Samuel Okudzeto Ablakwa, the Member of Parliament (MP) for the North Tongu Constituency, has demanded a parliamentary investigation of the Kpong and Akosombo dam spills, which have caused over 26,000 people to be displaced in the lower Volta Basin.

On the eve of the beginning of his Mobile Relief Caravan at Mepe, Mr. Ablakwa spoke with the Daily Graphic and stated that there were signs the Volta River Authority (VRA) would continue to spill more water, which would probably result in the displacement of even more communities and residents.

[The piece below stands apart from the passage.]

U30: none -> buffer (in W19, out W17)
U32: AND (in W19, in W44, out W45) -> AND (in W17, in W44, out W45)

The MP said the VRA should be held accountable for the disaster and that the people should be made to receive compensation for their losses. “People must not get away with this so that there will be reforms in order that this does not recur,” Mr Ablakwa said. The Mobile Relief Caravan is a system designed by Mr Ablakwa to assist displaced persons in about 19 camps the MP had set up as a way of ameliorating the plight of the people. The North Tongu area, particularly Mepe, is the worst hit, with nearly 10,000 displaced as of last Monday. The relief caravan is expected to reach people who may not be able to access traditional relief distribution points, while also providing a more flexible and swift response to the crisis.

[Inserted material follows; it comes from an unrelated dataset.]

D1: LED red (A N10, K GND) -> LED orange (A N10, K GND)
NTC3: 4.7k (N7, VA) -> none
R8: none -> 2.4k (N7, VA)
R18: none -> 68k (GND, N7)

The villages’ primary sources of income, farming, and fishing, have been negatively damaged by the rising water levels, which have ruined the majority of farmlands and are also quite high in Volta Lake.

According to the National Inland Canoe Fishermen Council, fishing is no longer possible in the current environment.

In an effort to lessen the strain on local resources, Mr. Ablakwa has arranged for the distribution of a relief package to the 19 camps that includes, among other things, bags of rice, maize, sugar, cooking oil, canned fish, mosquito nets, detergents, tissue paper, mosquito repellents, sanitary towels, and life jackets.


Mr. Ablakwa described the accident as preventable and stated that his office had begun gathering information on all impacted individuals and destroyed properties, which they were now quantifying to allow affected individuals and households to get compensation.

In order to increase agricultural productivity, he recommended that the nation consider a technical solution to the problem, one that would allow the spilled water to be used for irrigation.

“The people gave out their lands for the construction of two dams so we can have electricity to industrialize and create jobs, and yet till date have not received compensations, and spilling the dam to displace them from their homes further should not be a price they should pay for such a strategic national asset,” Mr Ablakwa said.

Instead, he said, the people ought to be receiving gratitude from the VRA instead of being chased out of their homes and being “dehumanized while the authority gets away with it”.

He said while the community lauded the President for his visit, it would be more appropriate to develop immediate plans to alleviate the plight of the people.

“We have a humanitarian crisis at hand and people need food, blankets, mosquito nets, water, and electricity. In times like this too, we should be talking about compensation plans for the victims, considering that it is not a natural disaster but rather a violation of the rights of the people by the VRA,” Mr. Ablakwa said.

He commended the resilience of the youth in the community in saving children, the aged, and women from being drowned in their homes.